Supreme Court Sides With Pregnant Workers
March 26, 2015, 7:00am

WASHINGTON — In a victory for pregnant women in the workplace, the Supreme Court ruled Wednesday in favor of a worker who sued shipping giant UPS for pregnancy discrimination, sending her lawsuit back to a lower court where she had previously lost.

The case, Young v. United Parcel Service, hinged on whether or not UPS was justified in putting Peggy Young on unpaid leave after she became pregnant, even though other workers were commonly offered “light duty” for on-the-job injuries or to satisfy requirements under the American with Disabilities Act. The justices ruled 6-3 in favor of keeping Young’s lawsuit alive, with Chief Justice John Roberts and Justice Samuel Alito joining the traditionally liberal members of the court.

Justice Stephen Breyer, writing for the majority, said the question the lower court needed to ask was “why, when the employer accommodated so many, could it not accommodate pregnant women as well?”

The decision essentially vacates a 2013 ruling by the 4th U.S. Circuit Court of Appeals that threw out Young’s case.

Samuel Bagenstos, a lawyer for Young, called the ruling a “big win” in a tweet shortly after the decision came out.

“The Court recognized that a ruling for UPS would thwart Congress’s intent. It adopted most of our key arguments,” Bagenstos said, in an apparent reference to the Pregnancy Discrimination Act. The 1978 law says that companies cannot treat pregnant workers any differently from other workers who are “similar in their ability or inability to work.”

The question at the heart of the case was whether the Pregnancy Discrimination Act requires companies to offer light-duty options to pregnant workers if they already do so for non-pregnant workers in other situations.

UPS had maintained that its light-duty rules were “pregnancy neutral,” treating a pregnant worker like Young the same as anyone else.

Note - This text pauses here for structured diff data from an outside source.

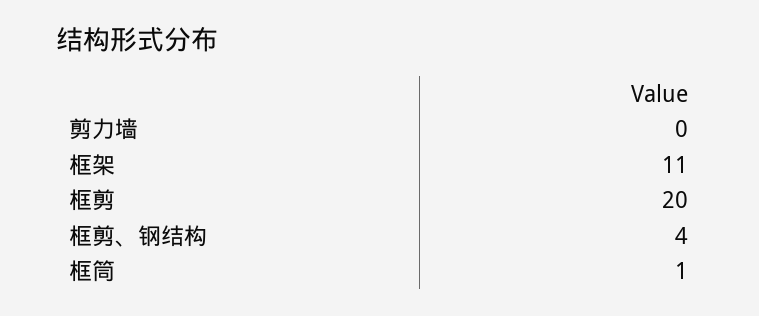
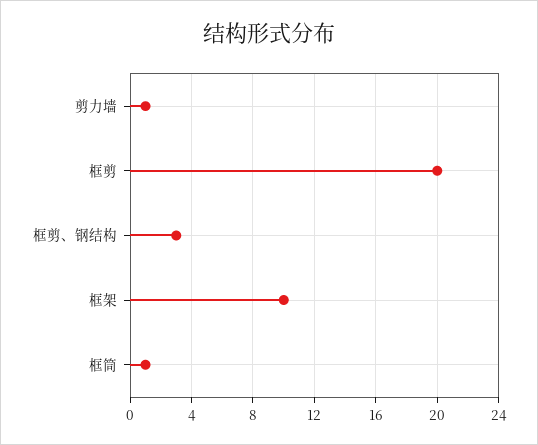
  {
-   "剪力墙": 0,
+   "剪力墙": 1,
-   "框架": 11,
+   "框架": 10,
    "框剪": 20,
-   "框剪、钢结构": 4,
+   "框剪、钢结构": 3,
    "框筒": 1
  }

Under its collective bargaining agreement with the Teamsters, UPS said it didn’t have to accommodate workers with “off-the-job injuries or conditions,” except for cognitive disabilities under the Americans with Disabilities Act.

The company tried to claim a partial victory after Tuesday’s decision, saying in a statement that the Supreme Court “rejected the argument that UPS’s pregnancy-neutral policy was inherently discriminatory.” UPS said it was “confident” it would prevail in the lower courts, where Young’s case may now go to trial.

Whatever the outcome of Young’s lawsuit, the Supreme Court case has reflected poorly on UPS. Young sued the company in 2008 and lost her case without a trial. That decision was upheld by the 4th Circuit in 2013, leading Young to appeal to the Supreme Court. Last year, not long before oral arguments were set to begin, UPS announced that it was changing its accommodation policy for pregnant workers, after years of defending it in court. As of Jan. 1, 2015, pregnant UPS workers are entitled to light duty.

Young, who was interviewed by The Huffington Post in October, was delivering packages for UPS in Maryland when she became pregnant in 2006. Her doctor recommended she not lift more than 20 pounds for the first 20 weeks of her pregnancy. Although light duty was common for many workers, UPS told Young that such accommodations wouldn’t apply to an “off-the-job” condition, which is how it classified her pregnancy.

“I wanted to work,” Young told HuffPost. “I all but begged for them to let me work.”

Young received support for her lawsuit from across the ideological spectrum, with 23 anti-abortion groups lining up behind her alongside the American Civil Liberties Union and the U.S. Women’s Chamber of Commerce. As the anti-abortion coalition noted in its brief, “economic pressure is a significant factor in many women’s decision to choose abortion over childbirth.”